Passage to read:

TNB 2Q net profit quadruples


TNB is riding strong on a surge in power demand from industries, especially mushrooming data centres.

PETALING JAYA: Tenaga Nasional Bhd (TNB) reported its strongest quarterly net profit in more than five years as it sold more electricity to meet the increased demand from industries and households.

Net profit more than quadrupled to RM1.44bil in the second quarter ended June 30, 2024 (2Q24), as compared to RM327.9mil in the previous corresponding quarter.

The last time TNB registered higher quarterly earnings was in 1Q19 at RM1.56bil.

The sole electricity supplier in Malaysia also reported a revenue of RM14.37bil in 2Q24, which rose by 7.8% year-on-year (y-o-y).The top line resulted from higher sales of electricity that increased by 5.7% or RM745.8mil to RM13.75bil.

“Operating profit for the current quarter increased by 19.9% or RM372.5mil mainly due to lower negative fuel margin in the current quarter compared with the last corresponding quarter.

Input data:
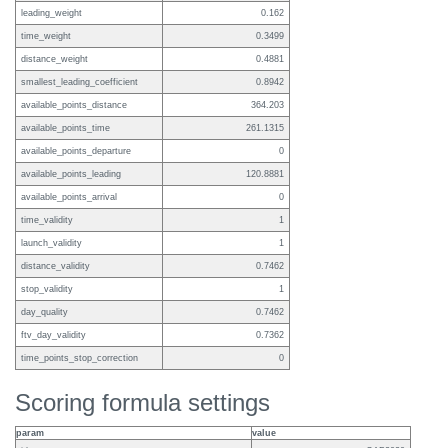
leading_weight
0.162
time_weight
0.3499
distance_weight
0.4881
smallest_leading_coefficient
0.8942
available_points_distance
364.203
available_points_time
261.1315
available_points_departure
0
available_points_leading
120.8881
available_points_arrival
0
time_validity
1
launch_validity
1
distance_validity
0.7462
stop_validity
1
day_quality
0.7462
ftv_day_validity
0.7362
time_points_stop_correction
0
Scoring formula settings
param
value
---
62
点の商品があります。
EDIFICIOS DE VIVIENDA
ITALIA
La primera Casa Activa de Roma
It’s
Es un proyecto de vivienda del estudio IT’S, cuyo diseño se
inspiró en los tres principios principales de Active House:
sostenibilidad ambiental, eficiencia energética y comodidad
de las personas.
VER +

Exercise requirements: Could you write the next part of the news article on TNB's second-quarter 2024 earnings, picking up right after its last sentence?

Written answer:
“Profit after taxation for the current quarter under review increased by RM1.24bil, from RM270.9mil reported during the last corresponding quarter to RM1.51bil mainly due to higher operating profit coupled with favourable foreign exchange translation and net finance costs,” TNB said in a filing with Bursa Malaysia.In comparison to the preceding first quarter, TNB also reported a higher profit after tax of RM1.51bil as compared to RM677.9mil.

This represents an increase of RM834.5mil quarter-on-quarter.

This was mainly due to a higher operating profit together with a favourable foreign exchange translation and lower tax expense.

Following the improved profitability, TNB’s earnings per share in the second quarter jumped to 24.95 sen.

The board of directors approved an interim single-tier dividend of 25 sen per share for the financial year ending Dec 31, 2024 (FY24), amounting to RM1.45bil.

The utility giant said the book closure and payment dates would be announced in due course.

The final single-tier dividend for FY23 was paid on April 18, totalling RM1.6bil.

Cumulatively, for the first six months of financial year 2024 (1H24), TNB recorded a net profit of RM2.16bil which increased by 62.4% y-o-y.

Revenue also rose by 7.9% y-o-y to RM28bil.

TNB said electricity sales in 1H24 increased by 6.8% or RM1.72bil to RM27.04bil.

“Demand growth rose by 8.4%, primarily fuelled by the commercial and domestic sectors. The Imbalance Cost Pass-Through (ICPT) mechanism’s under-recovery position fell from RM6.49bil to RM5.18bil over the current period due to lower negative fuel margin.

“Operating profit rose by 8% to RM4.27bil from RM3.95bil in the corresponding period, driven by the aforementioned factors.

“Profit after tax increased to RM2.19bil from RM1.2bil in the corresponding period, an increase of 82.3% or RM988.5mil.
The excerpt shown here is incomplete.